The "Bund Deutscher Kriminalbeamter" [roughly translated: Association of German Police Officers], essentially a kind of union of all police officers in Germany, has issued a statement strongly criticizing the decision by the Hamburg Senate to shut down the AG Scientology.
original statement here: Polizeipresse:
Bund Deutscher Kriminalbeamter (BDK) - BDK: Ein guter Tag für Scientology
attempt at translation here:
BDK: A Good Day for Scientology
31.August 2010 | 18:58
Berlin (OTS) Worldwide unique Task Force Scientology in Hamburg falls victim to saving measures.
Only in April then Senator of the Interior and now Mayor Christoph Ahlhaus stated that Scientology ought to be banned and he announced "that this inhumane organization operates in violation of the law for associations."
At the beginning of this month the Hamburg Senate was still confirming that there had been no change in the assessment of the danger posed by the Scientology Organization.
"[In light of this] the decision becomes all the more incomprehensible to conduct a "re-organisation" of the department in a way which is supposed to bring in 140,000 Euro annualy by reductions in the number of personell, but which factually renders the department unable to do its work" the federal head of the BDK Klaus Jansen criticized the decision by the Hamburg Senate, which is also going to have federal implications.
The Scientology Organization is being monitored in several states by the Office for the Protection of the Constitution beginning in 1997 based on a decision by the permanent conference of the Interior Ministers.
Since 1992 Ursula Caberta has headed the Task Force Scientology, which was unique in its form in Germany. Because of this, the Task Force Scientology was also a competent department for requests coming from all the other states. In the future, Ursula Caberta is supposed to remain responsible for the public relations work concerning Scientology at the Hamburg Interior Authority, but no longer for individual consultation of people in the process of leaving Scientology or people seeking advise.
This job is supposed to be taken over by the Office for Protection of the Constitution in the future. Findings by the OPC are, however, usually confidential and cannot be accessed by the general public.
"In particular the important advisory activity, which often requires a lot of time, directed at family members of Scientology members, at the economy and at people who are leaving will be made impossible because of the restructuring" Klaus Jensen, Federal Head of the BDK, describes the future advisory deficit.

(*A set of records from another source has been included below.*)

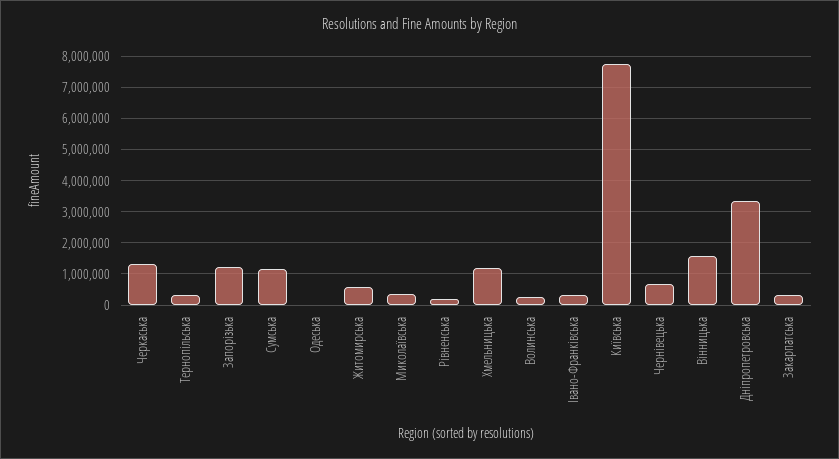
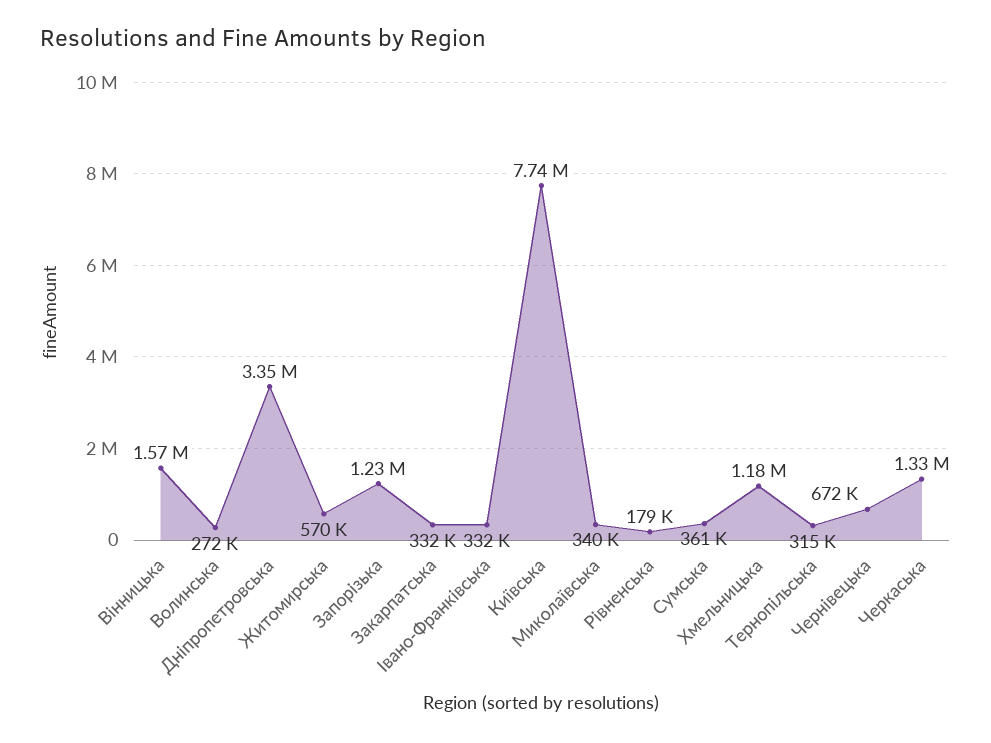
  {
    "Черкаська": 1330000,
    "Тернопільська": 315000,
    "Запорізька": 1230000,
-   "Сумська": 1200000,
+   "Сумська": 361000,
-   "Одеська": 0,
    "Житомирська": 570000,
    "Миколаївська": 340000,
    "Рівненська": 179000,
    "Хмельницька": 1180000,
    "Волинська": 272000,
    "Івано-Франківська": 332000,
    "Київська": 7740000,
    "Чернівецька": 672000,
    "Вінницька": 1570000,
    "Дніпропетровська": 3350000,
    "Закарпатська": 332000
  }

That today there is that much information about the machinations of Scientology available on a federal level and not only in Hamburg is a success of the Task Force Scientology, which consistently did educational work even when faced with a lot of resistance.
"Under these circumstances the educational and public relations work is made significantly more difficult and probably, in some respects, even made impossible" concludes the Federal Head of the BDK Klaus Jansen.